O fim do sigilo de trechos da delação premiada
do ex-policial militar Ronnie Lessa, assassino da vereadora Marielle Franco
(PSOL) e do motorista Anderson Gomes, revelou detalhes de quem participou e de
como foi elaborado o plano para o crime. Além disso, Lessa detalha a motivação
do homicídio e expõe a relação do bando com o delegado Rivaldo Barbosa, então
chefe da Polícia Civil do Rio de Janeiro.
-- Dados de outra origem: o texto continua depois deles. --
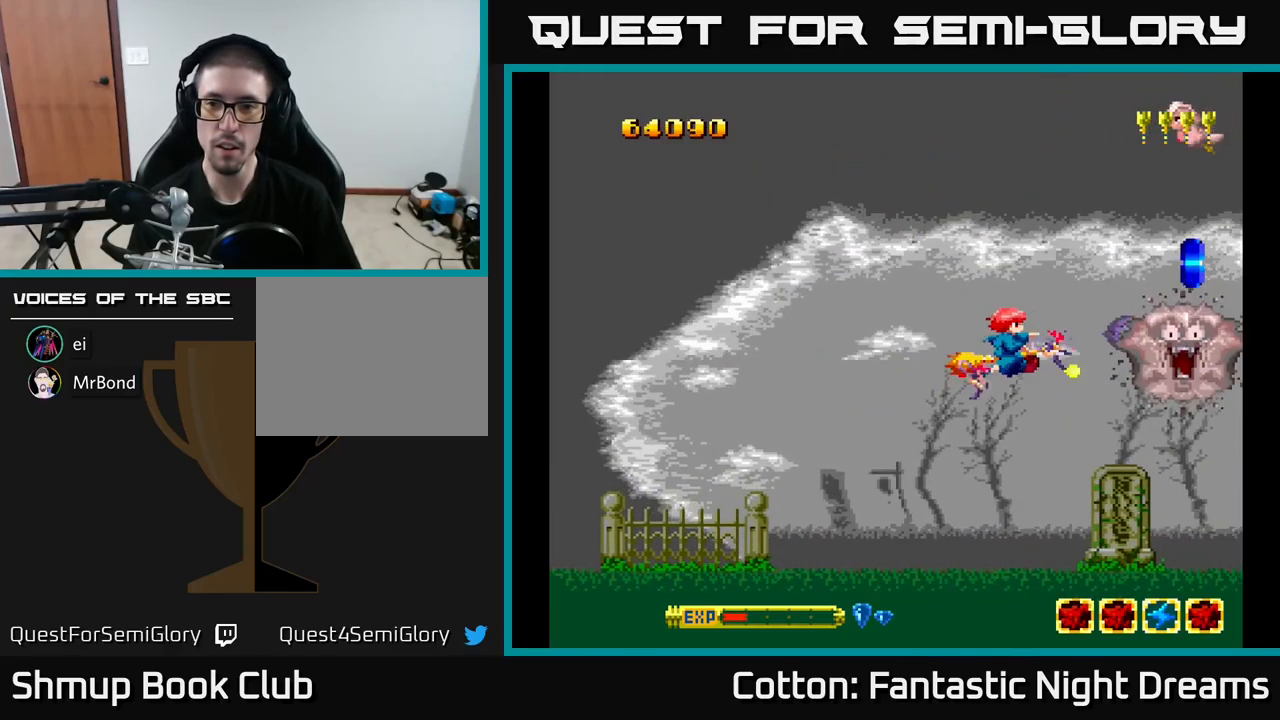
{"buttons": ["DPAD_LEFT"], "right_stick": "center", "events": [[33, "B", "up"], [50, "DPAD_LEFT", "down"], [83, "Y", "up"], [100, "DPAD_UP", "down"], [167, "DPAD_LEFT", "up"], [350, "Y", "down"], [400, "DPAD_LEFT", "down"], [433, "DPAD_UP", "up"], [433, "Y", "up"]]}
Os trechos tornaram-se públicos por
decisão do ministro do Supremo Tribunal Federal (STF) Alexandre de Moraes,
nesta sexta-feira (7). Além disso, Moraes determinou a transferência de Ronnie
Lessa para o presídio de Tremembé, no interior de São Paulo.
Delegado
era "suporte de operação"
No depoimento, Ronnie Lessa afirmou que tinha a sensação de que o delegado
Rivaldo era o "suporte da operação". A conclusão de Lessa teria sido tomada
após uma reunião que ele teve com os irmãos Chiquinho Brazão (deputado federal)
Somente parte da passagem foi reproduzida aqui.